GWEN IFILL: Dr. Baltimore, let's assume that Kathleen Sullivan's faith in you is not displaced. exactly what is best? Should punch cards be junked or the old machines junked? What about optical scans? It sounds like each of them have their own advantages and disadvantages.

DAVID BALTIMORE: We're not pre-judging the situation. The reason we put together a wide range of people to look at this problem is because we think that we ought to look at all systems and decide on the basis of a set of criteria which ones are satisfactory and which ones aren't. We don't feel that the answer has to be only one system is appropriate -- maybe many systems are. Clearly there is a lot of considerations here-- voters in rural areas, voters in urban areas, absentee ballots, lots and lots of things and all of those have to be put in their appropriate perspective as we consider this problem.

GWEN IFILL: Deborah Phillips, so many county officials around the country apparently were watching Florida and thinking their there but for the grace of God go we. Is this something over this voting system that will just die out the way sometimes these things do?

DEBORAH PHILLIPS: Well, that's a very good point. And actually most of the time that's precisely what does occur. When the smoke clears, the will, as has been suggested, to do the right thing and put the resources where the problem is evaporate. And I am not convinced that that isn't going to happen even now as the economy begins to look a little shaky. I think that we may become... the elections may become more like a snowstorm and, you know, once the snow melts, everybody forgets that we may have a problem next time around.

GWEN IFILL: Cathy Cox, are you anymore optimistic than that?

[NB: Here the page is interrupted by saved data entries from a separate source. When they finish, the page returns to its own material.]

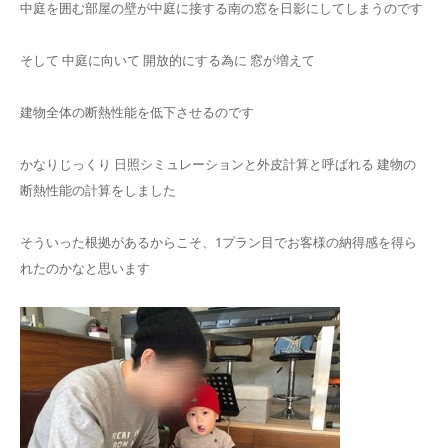
中庭を囲む部屋の壁が中庭に接する南の窓を日影にしてしまうのです
そして 中庭に向いて 開放的にする為に 窓が増えて
建物全体の断熱性能を低下させるのです
かなりじっくり 日照シミュレーションと外皮計算と呼ばれる 建物の
断熱性能の計算をしました
そういった根拠があるからこそ、1プラン目でお客様の納得感を得ら
れたのかなと思います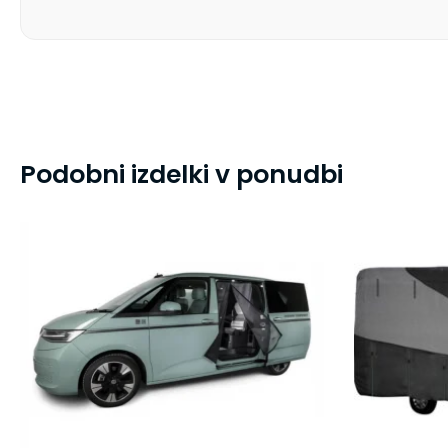
Podobni izdelki v ponudbi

CATHY COX: I think if we let it slide, we will be reminded in a very difficult way two years from now, four years from now because I think all the states will be tied up in a huge amount of litigation, election contests, demands for recounts, because now the public is very aware of how inaccurate our machinery is.

GWEN IFILL: Kathleen Sullivan, what happens next?

KATHLEEN SULLIVAN: I think that the last comment exactly right. The Supreme Court has just handed an invitation to lawyers across the country to bring an avalanche of lawsuits claiming that the existing system that counts people's votes differently and with different rates of error in different counties violates the equal protection clause of the U.S. Constitution. If the 107th Congress doesn't make it a top priority to fix this and fix it quickly, we're going to see litigation city in 2002 and 2004. So this is something that really ought not to be postponed and studied to death. It ought to be acted upon and acted upon quickly, and it would send a great message to the group of voters who do feel disenfranchised in the last election if the 107th Congress would act very quickly and resolutely on this matter.

GWEN IFILL: And David Baltimore, assuming you come up with a perfect solution, where does it go?

DAVID BALTIMORE: I think it goes to Congress and I think it will be up to Congress to provide sufficient funds so that all local areas can afford to put in a system which satisfies reasonable criteria. We're talking about a few billion dollars. It's an enormous amount of money to you and me, but in the context of the overall federal budget of $1.8 trillion or the overall defense budget of approaching $300 billion, it's not a huge amount of money. And I think it's an amount of money that Congress ought to put up, and I think Kathleen Sullivan is absolutely right. It should be put up soon so it's clear that the commitment to doing this is there and then the carry-through will be there because otherwise if four years from now we have another presidential election like this, it is going to be a very difficult situation.

GWEN IFILL: Well, thank you all very much for helping us discuss it.